É desnecessário e quase repetitivo lembrar o que o nazismo de Adolf Hitler chamou de “arte degenerada”, porque sabemos claramente o que desejava e como a história terminou, e também porque haveria algum exagero na comparação com o episódio brasileiro. Mas, sempre que alguém se arvorou a definir o que é arte, houve imenso recuo, e só a pátina do tempo seria capaz de devolver um pouco de sensatez. Em 1917, uma mostra de Amedeo Modigliani numa galeria de Paris foi interrompida depois de um único dia, porque alarmistas conservadores que diziam querer uma “França livre” se incomodaram com os nus expostos. A polícia foi chamada e as telas mais evidentes, escondidas. Uma delas foi adquirida em leilão há dois anos por estratosféricos e nada pudicos 170 milhões de dólares. O comprador foi um chinês. Os olhos que há 100 anos enxergaram pornografia — um século atrás, antes, portanto, de Coco Chanel, Marilyn Monroe, Brigitte Bardot, Bob Dylan, Beatles, Mick Jagger, a revolução sexual e Michael Jackson — hoje nada veriam, a não ser que fossem olhos treinados pelo MBL. Há saída para a estupidez da semana passada, o ataque dos conservadores e a capitulação do Santander Cultural? Sim, como nos ensinam eventos semelhantes. A única resposta contra a censura à arte é mais arte.
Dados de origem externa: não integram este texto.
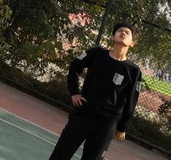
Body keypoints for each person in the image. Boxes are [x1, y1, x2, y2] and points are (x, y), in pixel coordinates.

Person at [48, 23, 142, 160]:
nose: (123, 33)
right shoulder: (97, 53)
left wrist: (123, 126)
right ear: (112, 37)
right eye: (120, 31)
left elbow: (132, 100)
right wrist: (74, 92)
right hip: (84, 114)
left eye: (127, 33)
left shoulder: (133, 71)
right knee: (60, 155)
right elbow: (74, 67)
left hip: (107, 123)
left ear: (132, 43)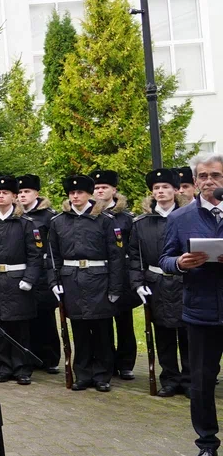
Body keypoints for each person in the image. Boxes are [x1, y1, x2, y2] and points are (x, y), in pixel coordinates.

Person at [159, 152, 223, 456]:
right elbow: (165, 260)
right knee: (201, 382)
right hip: (201, 312)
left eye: (216, 176)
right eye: (203, 176)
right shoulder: (180, 218)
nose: (209, 181)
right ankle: (207, 444)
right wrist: (180, 263)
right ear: (195, 181)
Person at [49, 174, 124, 392]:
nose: (75, 196)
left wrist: (115, 287)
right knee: (79, 330)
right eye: (72, 193)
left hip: (99, 279)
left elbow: (116, 256)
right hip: (71, 280)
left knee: (101, 330)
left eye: (79, 192)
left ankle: (102, 375)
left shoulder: (105, 220)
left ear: (89, 194)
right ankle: (82, 373)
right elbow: (52, 254)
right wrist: (54, 281)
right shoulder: (58, 221)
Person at [0, 176, 42, 385]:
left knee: (20, 326)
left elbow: (35, 254)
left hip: (18, 280)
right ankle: (3, 367)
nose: (1, 196)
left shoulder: (25, 223)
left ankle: (22, 368)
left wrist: (29, 278)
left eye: (5, 193)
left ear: (14, 196)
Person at [131, 169, 189, 396]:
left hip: (185, 282)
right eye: (156, 188)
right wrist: (137, 283)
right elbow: (134, 256)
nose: (160, 191)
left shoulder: (188, 217)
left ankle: (190, 379)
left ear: (176, 190)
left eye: (165, 187)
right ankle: (170, 379)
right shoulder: (142, 223)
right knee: (163, 334)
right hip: (156, 284)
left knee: (187, 335)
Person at [93, 170, 138, 380]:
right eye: (96, 188)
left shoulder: (127, 218)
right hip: (100, 275)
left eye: (104, 187)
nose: (100, 191)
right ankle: (106, 361)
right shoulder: (90, 216)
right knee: (102, 323)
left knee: (124, 321)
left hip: (124, 275)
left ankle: (126, 363)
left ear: (114, 190)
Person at [17, 174, 61, 375]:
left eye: (26, 191)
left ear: (36, 193)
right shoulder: (16, 215)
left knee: (46, 317)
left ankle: (50, 358)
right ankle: (30, 356)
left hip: (43, 272)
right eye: (19, 192)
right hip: (23, 271)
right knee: (26, 317)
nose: (22, 195)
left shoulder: (48, 216)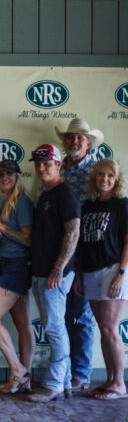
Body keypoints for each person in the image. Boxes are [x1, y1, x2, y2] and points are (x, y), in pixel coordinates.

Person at [27, 144, 81, 403]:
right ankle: (66, 381)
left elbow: (73, 233)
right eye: (38, 163)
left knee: (55, 327)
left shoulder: (64, 194)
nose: (41, 167)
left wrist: (58, 269)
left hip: (54, 274)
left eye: (47, 163)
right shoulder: (45, 195)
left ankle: (54, 384)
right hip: (41, 271)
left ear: (59, 165)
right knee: (55, 326)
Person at [55, 118, 104, 392]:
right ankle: (65, 372)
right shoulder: (56, 169)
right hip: (59, 254)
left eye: (80, 138)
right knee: (61, 316)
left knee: (83, 316)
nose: (74, 142)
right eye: (71, 137)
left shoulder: (97, 174)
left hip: (86, 252)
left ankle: (82, 374)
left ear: (88, 143)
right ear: (65, 141)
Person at [0, 159, 35, 394]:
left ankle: (18, 370)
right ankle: (23, 381)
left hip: (16, 267)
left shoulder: (21, 201)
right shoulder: (7, 201)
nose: (4, 177)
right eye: (0, 174)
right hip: (9, 267)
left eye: (9, 174)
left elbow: (28, 240)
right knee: (23, 324)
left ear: (18, 176)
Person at [75, 159, 128, 400]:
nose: (104, 179)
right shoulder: (87, 207)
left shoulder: (122, 205)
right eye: (100, 175)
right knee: (103, 329)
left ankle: (119, 384)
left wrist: (121, 273)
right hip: (89, 271)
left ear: (116, 180)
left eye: (109, 175)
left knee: (110, 328)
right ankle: (109, 380)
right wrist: (77, 274)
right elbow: (81, 244)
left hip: (112, 270)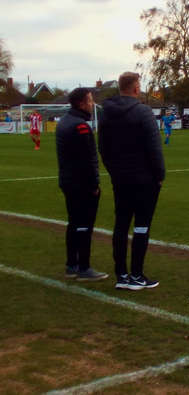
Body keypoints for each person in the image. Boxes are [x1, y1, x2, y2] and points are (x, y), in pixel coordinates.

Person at [99, 72, 165, 291]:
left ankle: (122, 274)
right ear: (135, 88)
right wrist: (159, 175)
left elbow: (103, 148)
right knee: (141, 226)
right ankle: (136, 275)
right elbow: (154, 148)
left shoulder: (106, 113)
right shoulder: (143, 112)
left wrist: (114, 171)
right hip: (144, 179)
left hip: (121, 179)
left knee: (121, 224)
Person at [55, 88, 108, 282]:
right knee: (84, 224)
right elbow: (87, 159)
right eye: (90, 101)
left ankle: (71, 264)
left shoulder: (64, 122)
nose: (92, 104)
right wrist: (94, 184)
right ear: (81, 103)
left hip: (68, 181)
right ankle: (83, 267)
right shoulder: (80, 127)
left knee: (74, 223)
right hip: (81, 184)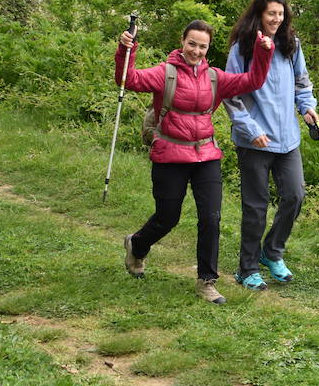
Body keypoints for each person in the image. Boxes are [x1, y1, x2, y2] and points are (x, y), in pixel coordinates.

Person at [117, 19, 273, 305]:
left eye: (203, 46)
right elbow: (129, 79)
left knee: (211, 218)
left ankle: (207, 281)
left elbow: (253, 81)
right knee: (168, 217)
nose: (197, 51)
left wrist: (265, 52)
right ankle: (137, 244)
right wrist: (127, 48)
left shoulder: (215, 77)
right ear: (182, 41)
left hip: (206, 156)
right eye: (192, 44)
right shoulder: (165, 73)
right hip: (170, 154)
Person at [224, 0, 319, 291]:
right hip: (255, 141)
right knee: (256, 206)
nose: (276, 19)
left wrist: (307, 108)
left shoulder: (290, 45)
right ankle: (247, 268)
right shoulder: (242, 48)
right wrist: (251, 129)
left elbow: (302, 82)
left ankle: (271, 252)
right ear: (259, 15)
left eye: (280, 14)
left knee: (295, 195)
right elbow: (231, 93)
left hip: (287, 139)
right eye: (271, 14)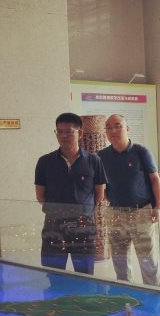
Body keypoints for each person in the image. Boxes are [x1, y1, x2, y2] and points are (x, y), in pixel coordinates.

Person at [35, 112, 107, 275]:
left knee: (85, 275)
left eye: (69, 132)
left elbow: (99, 194)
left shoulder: (94, 161)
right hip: (54, 226)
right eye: (59, 132)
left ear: (80, 133)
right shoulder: (45, 161)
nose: (63, 136)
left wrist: (82, 211)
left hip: (84, 226)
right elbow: (40, 195)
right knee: (54, 273)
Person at [98, 114, 160, 286]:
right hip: (115, 213)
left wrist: (157, 206)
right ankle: (125, 292)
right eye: (108, 127)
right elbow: (100, 183)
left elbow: (155, 179)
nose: (113, 130)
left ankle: (152, 293)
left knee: (147, 260)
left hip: (141, 212)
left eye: (118, 126)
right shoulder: (102, 156)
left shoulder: (141, 152)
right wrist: (108, 199)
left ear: (127, 128)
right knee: (119, 259)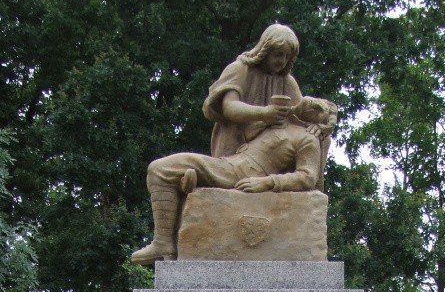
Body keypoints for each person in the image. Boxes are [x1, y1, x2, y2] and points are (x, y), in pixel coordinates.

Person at [130, 106, 334, 265]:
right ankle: (164, 240)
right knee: (158, 169)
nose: (307, 105)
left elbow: (307, 177)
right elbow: (244, 132)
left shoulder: (308, 140)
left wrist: (267, 182)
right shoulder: (277, 123)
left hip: (241, 174)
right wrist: (269, 117)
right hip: (228, 163)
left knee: (159, 169)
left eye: (317, 108)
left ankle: (164, 239)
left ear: (321, 119)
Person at [203, 23, 336, 175]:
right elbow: (229, 107)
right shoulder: (240, 69)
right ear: (265, 50)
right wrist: (264, 113)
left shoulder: (286, 81)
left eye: (287, 56)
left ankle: (300, 183)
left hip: (269, 152)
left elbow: (300, 115)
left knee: (317, 139)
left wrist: (320, 125)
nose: (282, 61)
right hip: (235, 145)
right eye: (278, 54)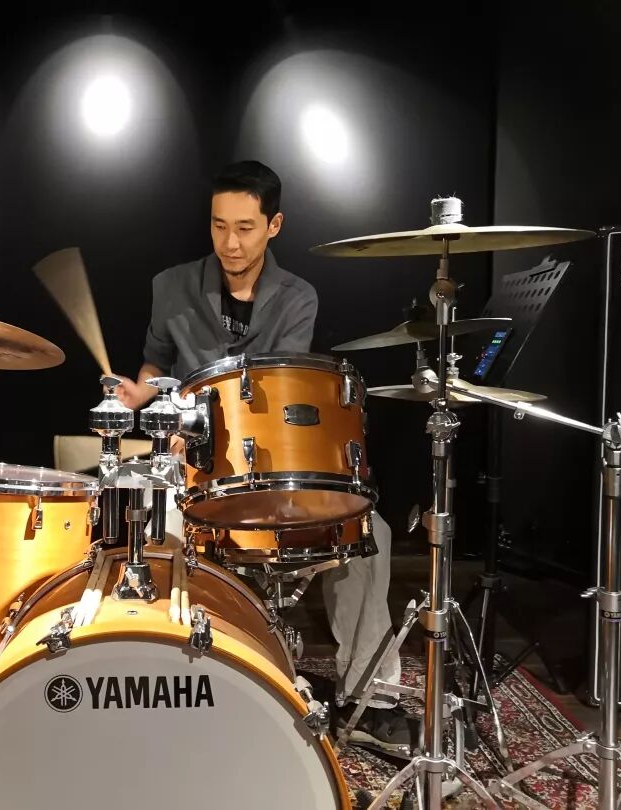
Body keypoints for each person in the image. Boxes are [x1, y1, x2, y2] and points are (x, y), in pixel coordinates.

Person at [116, 159, 413, 753]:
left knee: (368, 534)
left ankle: (371, 695)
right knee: (152, 527)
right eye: (219, 225)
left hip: (269, 458)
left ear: (274, 225)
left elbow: (272, 390)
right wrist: (142, 393)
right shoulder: (171, 285)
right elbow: (155, 363)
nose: (230, 242)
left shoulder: (298, 296)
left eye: (245, 227)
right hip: (193, 460)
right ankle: (174, 679)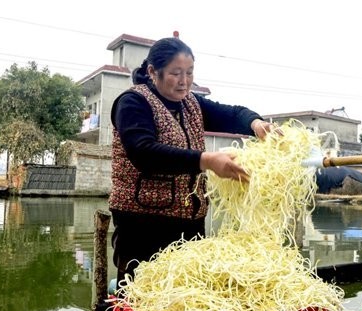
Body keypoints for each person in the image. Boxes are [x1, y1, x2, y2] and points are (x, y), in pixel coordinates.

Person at [109, 37, 275, 287]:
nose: (184, 81)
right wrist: (206, 160)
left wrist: (256, 124)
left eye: (189, 72)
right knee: (143, 293)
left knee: (188, 292)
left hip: (189, 221)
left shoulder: (191, 103)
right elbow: (144, 153)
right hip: (142, 224)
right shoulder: (133, 102)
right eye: (176, 73)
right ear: (153, 72)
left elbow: (233, 114)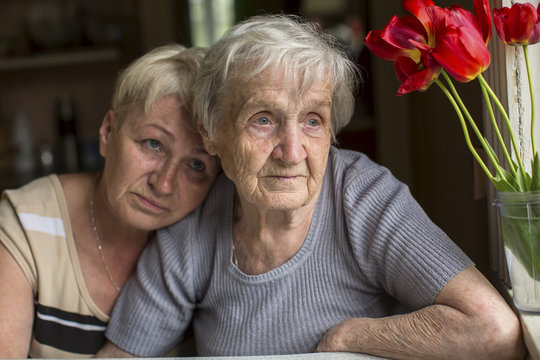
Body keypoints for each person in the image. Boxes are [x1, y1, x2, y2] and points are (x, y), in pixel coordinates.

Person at [98, 15, 525, 360]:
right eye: (263, 118)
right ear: (212, 133)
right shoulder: (195, 221)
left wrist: (348, 339)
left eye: (313, 120)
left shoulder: (364, 197)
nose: (292, 150)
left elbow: (494, 330)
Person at [0, 44, 219, 358]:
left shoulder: (213, 241)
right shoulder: (26, 225)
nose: (164, 184)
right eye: (153, 143)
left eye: (197, 165)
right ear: (106, 132)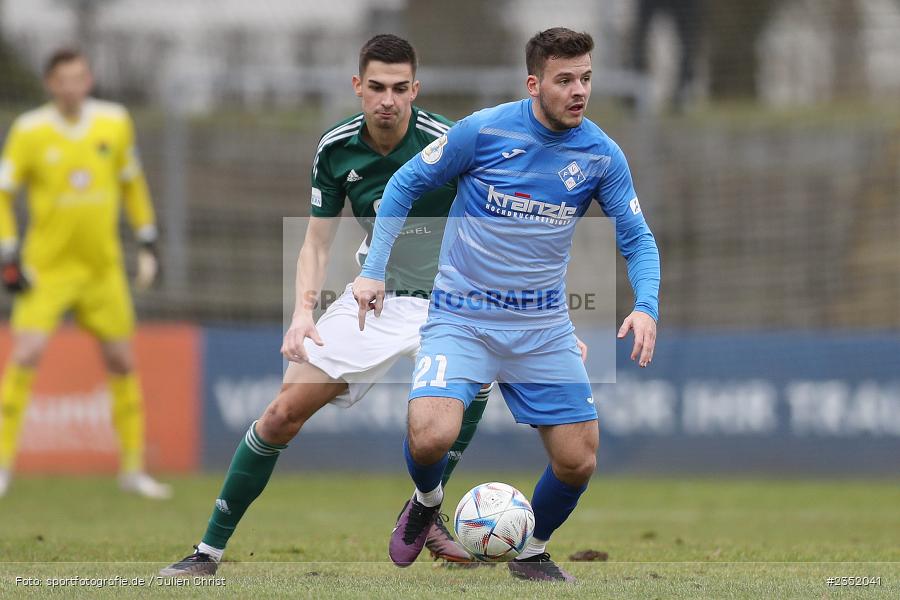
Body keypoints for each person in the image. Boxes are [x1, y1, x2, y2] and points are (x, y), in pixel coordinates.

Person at [160, 34, 517, 576]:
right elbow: (317, 243)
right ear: (357, 86)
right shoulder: (335, 148)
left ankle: (426, 507)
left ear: (415, 90)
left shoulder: (448, 141)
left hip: (452, 305)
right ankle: (206, 552)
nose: (387, 100)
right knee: (280, 414)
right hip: (374, 301)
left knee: (461, 400)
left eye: (400, 88)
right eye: (376, 87)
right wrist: (303, 311)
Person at [353, 28, 660, 582]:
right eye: (564, 79)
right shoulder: (483, 131)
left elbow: (637, 238)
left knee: (579, 457)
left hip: (541, 327)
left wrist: (647, 305)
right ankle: (426, 501)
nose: (578, 90)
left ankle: (531, 550)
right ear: (533, 82)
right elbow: (402, 185)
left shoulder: (600, 155)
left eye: (586, 78)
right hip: (462, 316)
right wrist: (373, 271)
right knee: (430, 434)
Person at [0, 48, 167, 499]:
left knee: (121, 361)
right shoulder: (29, 130)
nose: (72, 86)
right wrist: (8, 254)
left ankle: (133, 470)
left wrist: (148, 238)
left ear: (88, 79)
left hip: (101, 269)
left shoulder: (114, 120)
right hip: (46, 269)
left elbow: (131, 182)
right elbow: (3, 194)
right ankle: (2, 468)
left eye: (79, 77)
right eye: (63, 79)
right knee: (25, 355)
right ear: (50, 84)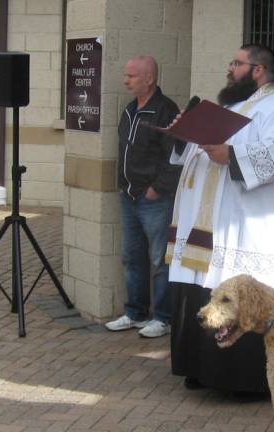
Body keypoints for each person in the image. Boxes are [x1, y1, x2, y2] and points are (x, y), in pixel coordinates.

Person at [166, 44, 274, 393]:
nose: (230, 69)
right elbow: (190, 154)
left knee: (244, 299)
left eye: (237, 63)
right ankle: (201, 369)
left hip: (253, 229)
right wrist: (182, 135)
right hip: (209, 229)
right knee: (204, 294)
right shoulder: (229, 109)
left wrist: (231, 155)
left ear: (258, 70)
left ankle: (244, 381)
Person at [105, 55, 182, 338]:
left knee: (159, 258)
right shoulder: (129, 109)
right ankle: (135, 313)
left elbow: (175, 156)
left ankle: (163, 318)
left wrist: (157, 188)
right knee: (131, 256)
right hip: (128, 196)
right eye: (126, 75)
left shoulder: (165, 110)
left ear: (149, 79)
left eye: (132, 76)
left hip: (154, 199)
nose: (125, 80)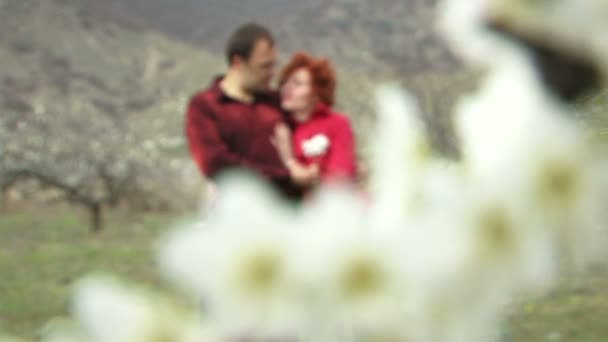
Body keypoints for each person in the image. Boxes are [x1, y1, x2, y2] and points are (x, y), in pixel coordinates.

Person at [185, 23, 303, 200]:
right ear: (238, 62)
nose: (272, 73)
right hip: (236, 213)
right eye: (264, 67)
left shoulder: (277, 102)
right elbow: (214, 163)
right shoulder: (206, 106)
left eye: (273, 65)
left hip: (288, 213)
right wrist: (284, 177)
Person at [272, 52, 358, 191]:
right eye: (285, 82)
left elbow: (342, 174)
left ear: (316, 93)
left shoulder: (337, 123)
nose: (287, 87)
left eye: (297, 83)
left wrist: (312, 179)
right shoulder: (278, 126)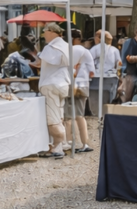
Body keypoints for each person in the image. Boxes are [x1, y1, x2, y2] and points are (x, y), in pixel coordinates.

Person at [38, 22, 72, 157]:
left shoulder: (50, 47)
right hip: (63, 83)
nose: (44, 35)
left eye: (45, 32)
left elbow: (40, 62)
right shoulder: (67, 46)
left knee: (52, 118)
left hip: (50, 84)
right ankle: (61, 143)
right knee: (60, 115)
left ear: (51, 31)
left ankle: (58, 146)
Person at [68, 31, 95, 153]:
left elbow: (69, 67)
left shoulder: (76, 49)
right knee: (79, 114)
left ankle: (75, 143)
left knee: (71, 116)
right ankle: (83, 143)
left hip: (76, 84)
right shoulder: (86, 52)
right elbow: (92, 73)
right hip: (84, 84)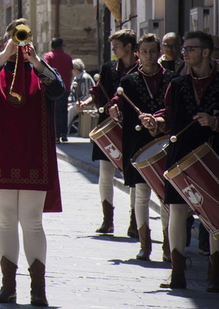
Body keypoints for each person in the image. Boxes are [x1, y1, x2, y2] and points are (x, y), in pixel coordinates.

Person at [0, 18, 64, 307]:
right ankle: (8, 286)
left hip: (35, 155)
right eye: (15, 36)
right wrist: (4, 55)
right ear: (6, 39)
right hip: (1, 154)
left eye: (23, 36)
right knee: (6, 221)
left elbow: (58, 90)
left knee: (33, 222)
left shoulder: (40, 71)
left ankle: (38, 290)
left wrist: (35, 60)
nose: (20, 41)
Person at [149, 30, 219, 292]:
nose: (184, 52)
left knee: (215, 214)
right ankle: (177, 272)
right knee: (176, 210)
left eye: (190, 48)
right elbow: (167, 114)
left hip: (213, 154)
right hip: (180, 155)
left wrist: (214, 122)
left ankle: (216, 274)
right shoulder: (177, 84)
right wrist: (155, 122)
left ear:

No fim dos anos 80, uma retrospectiva de nus e retratos do fotógrafo americano Robert Mapplethorpe (1946-1989), The Perfect Moment, foi inaugurada na Corcoran Gallery de Washington. Senadores conservadores aproveitaram o fato de a coleção ter recebido dinheiro público para pressionar pelo fim da retrospectiva, fazendo vista grossa à Primeira Emenda da Constituição, aquela da ampla e irrestrita liberdade de expressão. Venceram, mas foi uma vitória de Pirro. Nas semanas seguintes, as fotos proibidas foram lindamente projetadas nos muros externos da galeria para milhares de americanos avessos à censura. As impressões das fotos de Mapplethorpe, que eram avaliadas em 10 000 dólares, imediatamente passaram a ser negociadas a 100 000 dólares. Em São Paulo, na quarta-feira, imagens de obras da Queermuseu foram projetadas em um prédio da região central. Um dia antes, em Porto Alegre, a arte proibida ganhou visibilidade na rua. Em meio a protestos com militantes antimostra e anticensura que terminaram na repressão policial com gás de pimenta, réplicas dos quadros vetados, sobretudo os mais agressivos (veja abaixo), eram orgulhosamente apresentadas do lado de fora do Santander Cultural. Não será fácil a vida do obscurantismo.
O QUE QUEREM ESCONDER
A mostra Queermuseu tinha 263 obras. As três que aparecem aqui são as que provocaram mais ódio. Cruzando Jesus Cristo com Deusa Shiva (abaixo), feita em acrílico pelo porto-alegrense Fernando Baril, de 1996, traz o símbolo máximo do cristianismo cercado por referências pop (1); Cenas de Interior II, de Adriana Varejão, de 1994, com 1,2 metro de altura por 1 metro de largura, “é uma compilação de práticas sexuais existentes, algumas históricas e outras baseadas em narrativas literárias ou coletadas em viagens pelo Brasil”, segundo a artista (2); Travesti da Lambada e Deusa das Águas, de Bia Leite, de 2013, que faz parte da série Criança Viada, tem, nas palavras da autora, “a radical estratégia de ‘retornar’ simbolicamente uma agressão ao universo social do agressor, transformando o preconceito em experiência de alteridade” (3).